White, Child Care Study Committee Publish Final Report
COLUMBUS – Ohio’s Joint Study Committee on Ohio’s Publicly Funded Child Care and Step Up to Quality has published their final recommendations to help state lawmakers craft future legislation to improve access to child care and quality early learning, the committee’s joint Co-Chair Representative Andrea White (R-Kettering) announced recently.
“This committee was formed in the midst of a child care and workforce crisis only further exacerbated by the pandemic,” said White. “And as we heard repeatedly from witnesses, ensuring access to quality, affordable child care is about far more than supporting parents and increasing the workforce. It’s about investing in the education, school readiness and future trajectory of our children’s lives. This investment in turn paves a long-term successful path forward for our families, our communities and our future workforce.”

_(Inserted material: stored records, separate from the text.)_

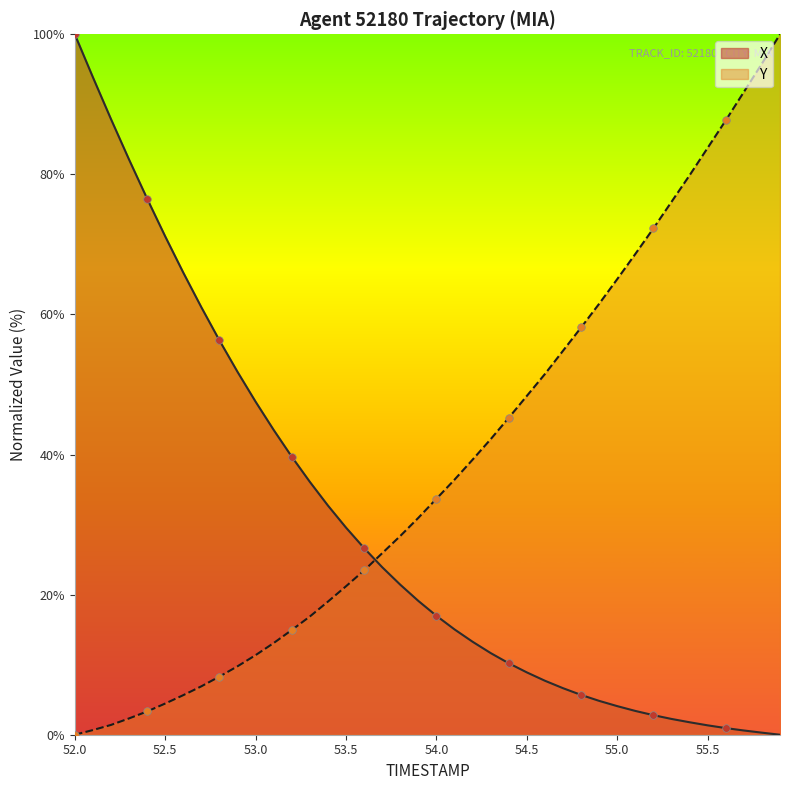

What are all the series names shown in the legend?

X, Y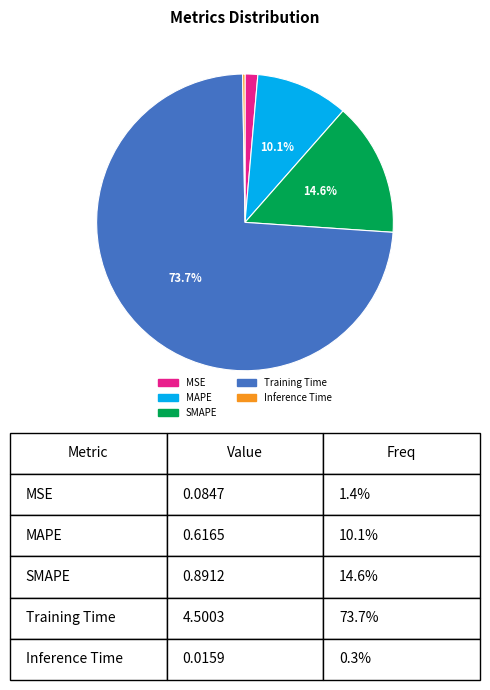

Does SMAPE represent more than half of the total?

No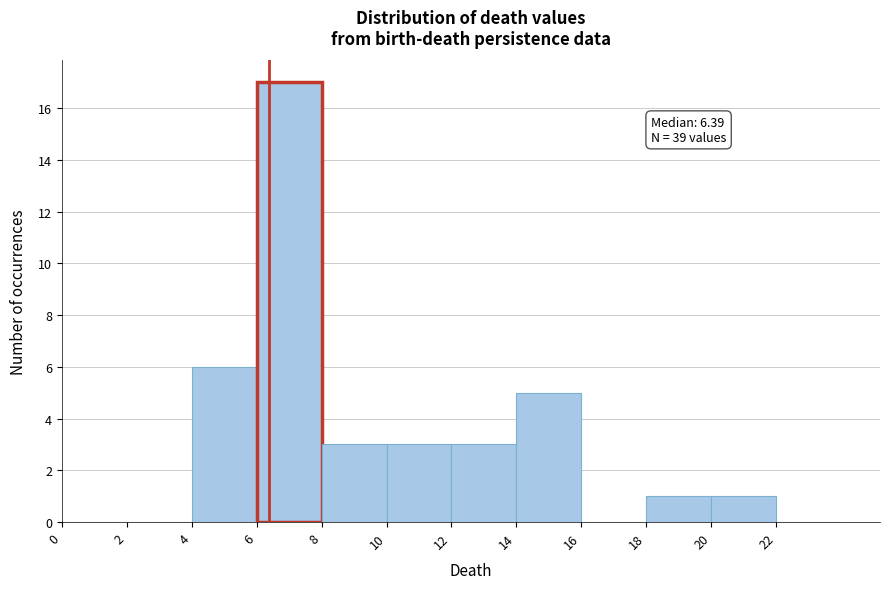

Which range on the x-axis has the tallest bar?

6 to 8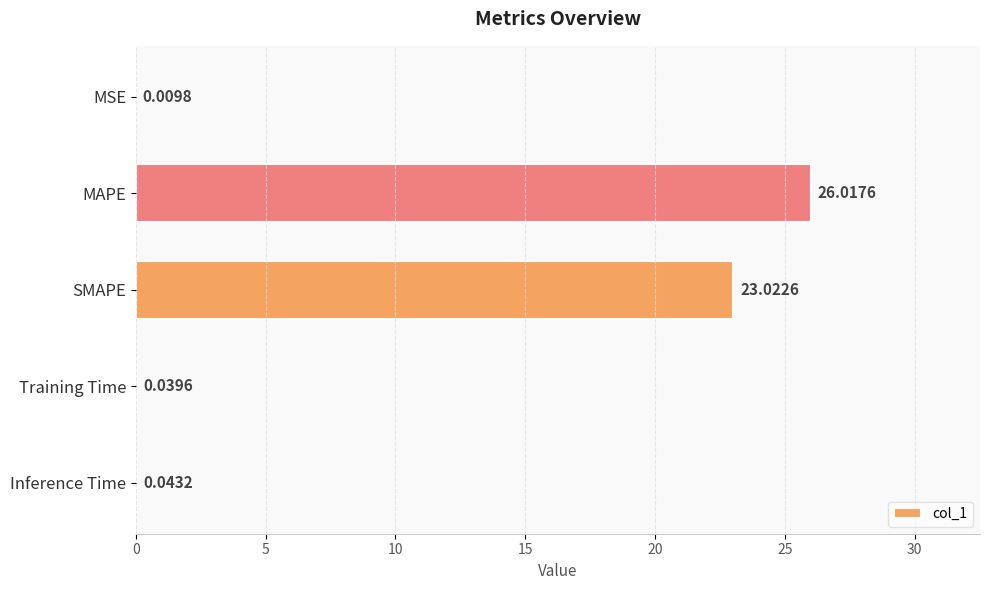

What is the sum of all values?

49.1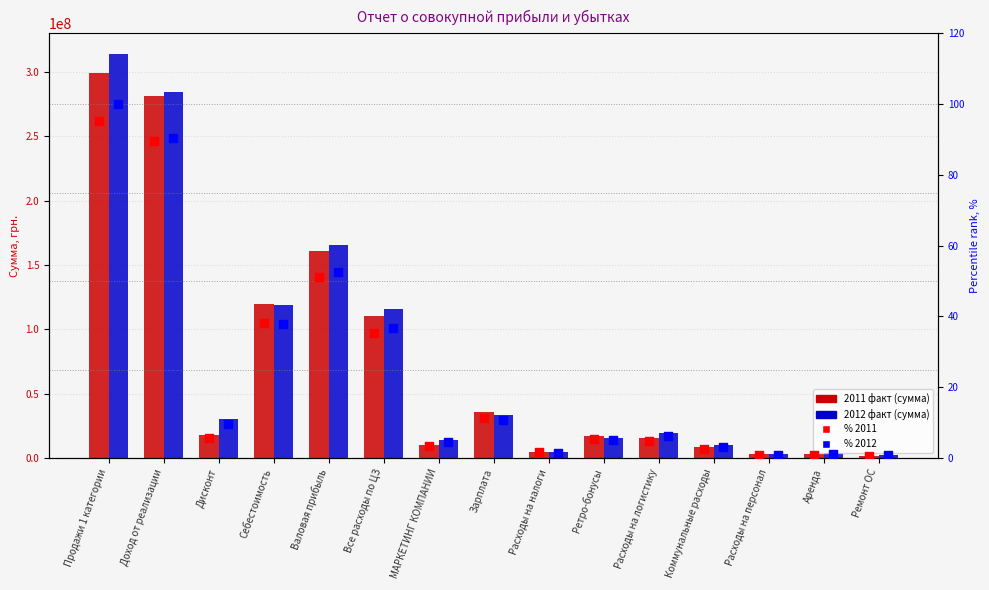

What is the total value across all series at Расходы на логистику?

35258897.4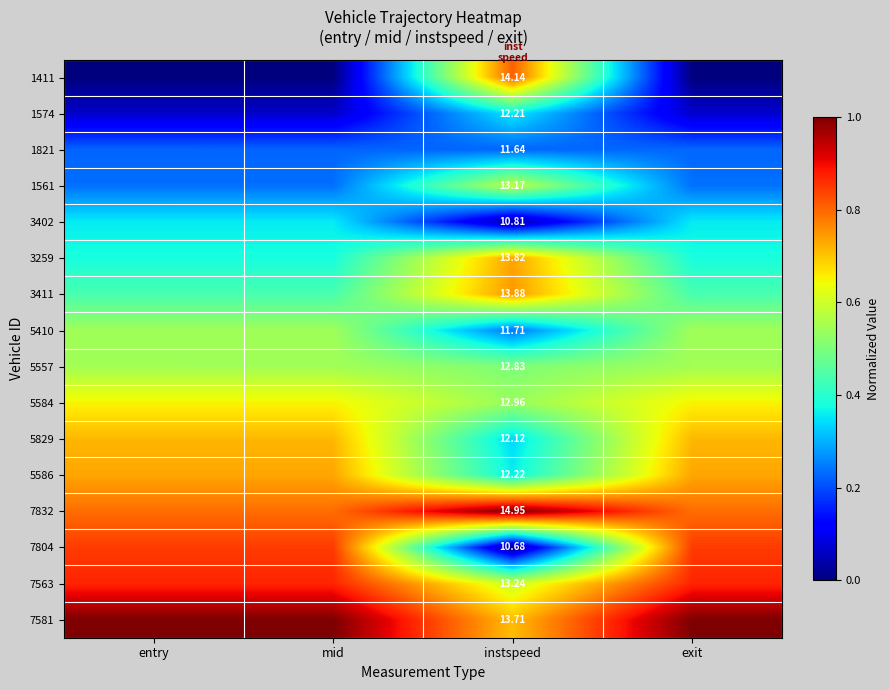

True or false: 7804 has a value of 0.2 at exit.

False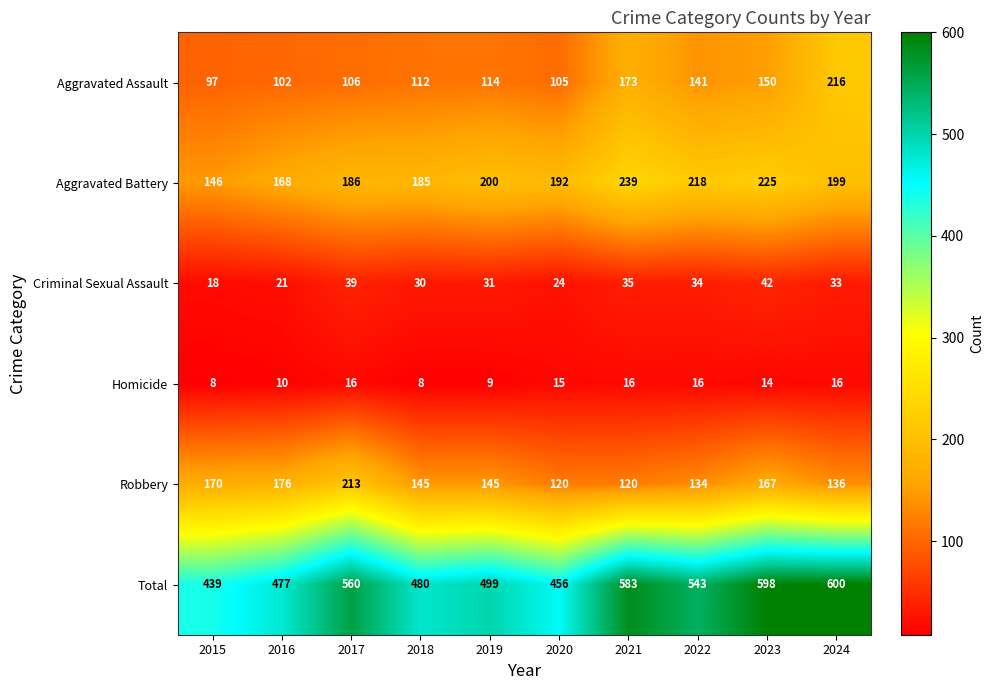

At which category is the sum across all series the highest?

2024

Co-chaired by both White and Senator Jerry Cirino (R-Kirtland), the committee held eight public hearings over the past year to study all sides of the child care challenges facing the state. Dozens of witnesses testified, including parents, home and center-based industry providers, early childhood professionals and advocates, business and community leaders, and state agency staff.
Based on this input, the committee created nine consensus recommendations to deal with issues ranging from decreasing workforce shortages in both the home and center-based child care spaces – caused in part by low wages and reimbursement rates; cutting administrative burdens and increasing shared business services to help more providers enter or stay in the field – particularly in underserved areas; and creating better data collection to help demonstrate the impact of investments in quality early learning; and cost-modeling long-term fiscal sustainability for publically funded child care.
The report also recommends engaging with private businesses to explore increased incentives to provide on-site child care or expand child care benefits, working with the Ohio Department of Job and Family Services to help establish partnerships between child care providers and private companies.
White said the report’s strategies address short-term, immediate concerns while also making forward-looking recommendations to ensure that future legislators are equipped to make data-driven policy decisions and preserve high-quality child care in the state.
“Multiple national studies confirm that children participating in quality early learning are more likely to be ready for kindergarten, graduate from high school, have higher earnings and be less likely to depend on welfare services in adulthood,” she said. “It is imperative that Ohio continues to prioritize finding solutions to meet the challenges of supporting early childhood learning and quality, affordable child care – for both the workforce of today and the developing young workforce of tomorrow,” White said.